Telur T. solium dapat bertahan hidup di lingkungan (tidak tergantung suhu dan
kelembaban) sampai beberapa minggu bahkan bisa bertahan sampai beberapa bulan.
Proglotid T. saginata biasanya lebih aktif (motile) daripada T. solium, dan bisa bergerak
keluar dari feses menuju ke rumput. Telur T. saginata dapat bertahan hidup dalam air dan
atau pada rumput selama beberapa minggu/bulan.
Pada babi, sistiserkus juga bisa ditemukan pada daging bagian leher, bahu, lidah,
jantung dan otak. Pada manusia, sistiserkus ini sering ditemukan di jaringan bawah kulit,
otot skeletal, mata dan otak. Pada kasus yang serius disebabkan oleh adanya sistiserkus
pada jaringan otak bisa menyebabkan neurocysticercosis dan bisa menyebabkan kejang-
kejang pada manusia.
Masa tunas infeksi cacing berkisar antara 8-14 minggu. Cacing pita dewasa dapat
tahan hidup sampai 25 tahun dalam usus.
Gambar 1. Siklus hidup cacing Taenia
9. PENCEGAHAN TAENIASIS
Penggunaan jamban yang bersih juga dapat menghindar terjadinya penularan aktif
telur taenia yang bisa menginfeksi manusia apabila tertelan kista yang dijangkiti oleh
feses.2
BAB III
KESIMPULAN
Taeniasis adalah penyakit cacing pita yang disebabkan oleh cacing Taenia dewasa,
sedangkan sistiserkosis adalah penyakit pada jaringan lunak yang disebabkan oleh
larva dari salah satu spesies cacing Taenia.
Induk semang definitif dari T. saginata, T. solium dan T. asiatica hanya manusia,
kecuali T. solium dan T. asiatica manusia juga berperan sebagai induk semang
perantara. Sedangkan, babi adalah induk semang perantara untuk T. solium dan sapi
adalah induk semang perantara untuk T. saginata.
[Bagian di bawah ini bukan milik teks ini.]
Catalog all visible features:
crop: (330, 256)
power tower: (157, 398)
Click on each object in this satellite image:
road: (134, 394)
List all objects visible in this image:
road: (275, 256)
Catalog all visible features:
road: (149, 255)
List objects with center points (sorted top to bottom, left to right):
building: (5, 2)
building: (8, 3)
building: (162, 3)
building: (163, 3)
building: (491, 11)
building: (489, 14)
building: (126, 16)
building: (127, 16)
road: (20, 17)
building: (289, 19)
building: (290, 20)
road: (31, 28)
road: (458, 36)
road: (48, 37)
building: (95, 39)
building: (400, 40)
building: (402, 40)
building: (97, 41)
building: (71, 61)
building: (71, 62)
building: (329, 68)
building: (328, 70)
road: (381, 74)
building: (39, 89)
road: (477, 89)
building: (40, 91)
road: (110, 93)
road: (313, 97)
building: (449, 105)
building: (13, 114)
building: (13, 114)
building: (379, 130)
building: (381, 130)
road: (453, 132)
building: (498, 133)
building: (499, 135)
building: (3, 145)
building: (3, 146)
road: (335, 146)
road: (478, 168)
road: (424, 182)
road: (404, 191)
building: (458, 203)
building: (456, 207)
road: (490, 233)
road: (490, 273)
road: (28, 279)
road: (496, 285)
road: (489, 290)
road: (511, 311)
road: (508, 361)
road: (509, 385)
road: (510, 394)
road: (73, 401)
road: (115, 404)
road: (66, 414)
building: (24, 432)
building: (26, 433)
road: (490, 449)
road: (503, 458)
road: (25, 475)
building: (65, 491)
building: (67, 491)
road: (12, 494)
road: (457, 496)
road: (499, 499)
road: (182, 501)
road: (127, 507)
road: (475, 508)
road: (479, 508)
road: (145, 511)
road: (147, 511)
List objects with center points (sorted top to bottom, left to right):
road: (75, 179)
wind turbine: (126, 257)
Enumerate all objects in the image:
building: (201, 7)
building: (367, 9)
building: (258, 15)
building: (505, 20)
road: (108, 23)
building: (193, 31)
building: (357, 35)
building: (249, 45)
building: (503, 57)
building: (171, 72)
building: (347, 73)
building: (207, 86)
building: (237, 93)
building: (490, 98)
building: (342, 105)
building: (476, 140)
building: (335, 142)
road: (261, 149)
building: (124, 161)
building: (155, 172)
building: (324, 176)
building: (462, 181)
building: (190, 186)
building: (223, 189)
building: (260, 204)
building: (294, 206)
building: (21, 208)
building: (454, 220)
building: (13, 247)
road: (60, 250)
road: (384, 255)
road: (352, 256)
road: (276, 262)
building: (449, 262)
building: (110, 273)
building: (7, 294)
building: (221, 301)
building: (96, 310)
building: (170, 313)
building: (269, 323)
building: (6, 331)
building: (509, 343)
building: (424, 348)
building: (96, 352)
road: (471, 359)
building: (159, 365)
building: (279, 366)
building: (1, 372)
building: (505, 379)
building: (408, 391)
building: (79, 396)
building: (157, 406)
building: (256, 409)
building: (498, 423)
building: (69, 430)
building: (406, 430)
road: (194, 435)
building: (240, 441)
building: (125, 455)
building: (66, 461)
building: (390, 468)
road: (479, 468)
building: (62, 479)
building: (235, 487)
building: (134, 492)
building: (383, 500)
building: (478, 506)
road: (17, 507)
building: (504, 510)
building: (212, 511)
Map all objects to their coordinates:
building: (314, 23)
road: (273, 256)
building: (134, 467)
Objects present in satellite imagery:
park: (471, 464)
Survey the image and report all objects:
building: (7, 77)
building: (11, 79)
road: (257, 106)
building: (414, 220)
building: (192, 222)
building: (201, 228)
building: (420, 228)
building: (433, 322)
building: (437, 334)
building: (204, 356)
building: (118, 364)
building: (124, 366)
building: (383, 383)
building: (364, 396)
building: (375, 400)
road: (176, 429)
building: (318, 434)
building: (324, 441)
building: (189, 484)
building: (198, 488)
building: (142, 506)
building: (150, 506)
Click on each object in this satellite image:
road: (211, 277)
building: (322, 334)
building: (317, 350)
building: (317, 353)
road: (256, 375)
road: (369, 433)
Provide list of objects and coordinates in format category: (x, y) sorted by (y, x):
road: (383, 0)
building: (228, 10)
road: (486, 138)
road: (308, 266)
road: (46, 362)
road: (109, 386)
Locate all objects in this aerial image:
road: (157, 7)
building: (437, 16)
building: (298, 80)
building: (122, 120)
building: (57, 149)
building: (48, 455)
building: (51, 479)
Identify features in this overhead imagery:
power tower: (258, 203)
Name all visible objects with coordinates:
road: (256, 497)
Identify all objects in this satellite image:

Adapun induk semang definitif dari
cacing Taenia selain ketiga spesies tersebut adalah hewan carnivora (anjing/ kucing).
Pemeriksaan feses dilakukan untuk menemukan adanya telur cacing atau proglotid
pada penderita Taeniasis terutama pada manusia. Diagnosis secara serologik dengan
ELISA juga bisa diterapkan untuk hewan maupun manusia.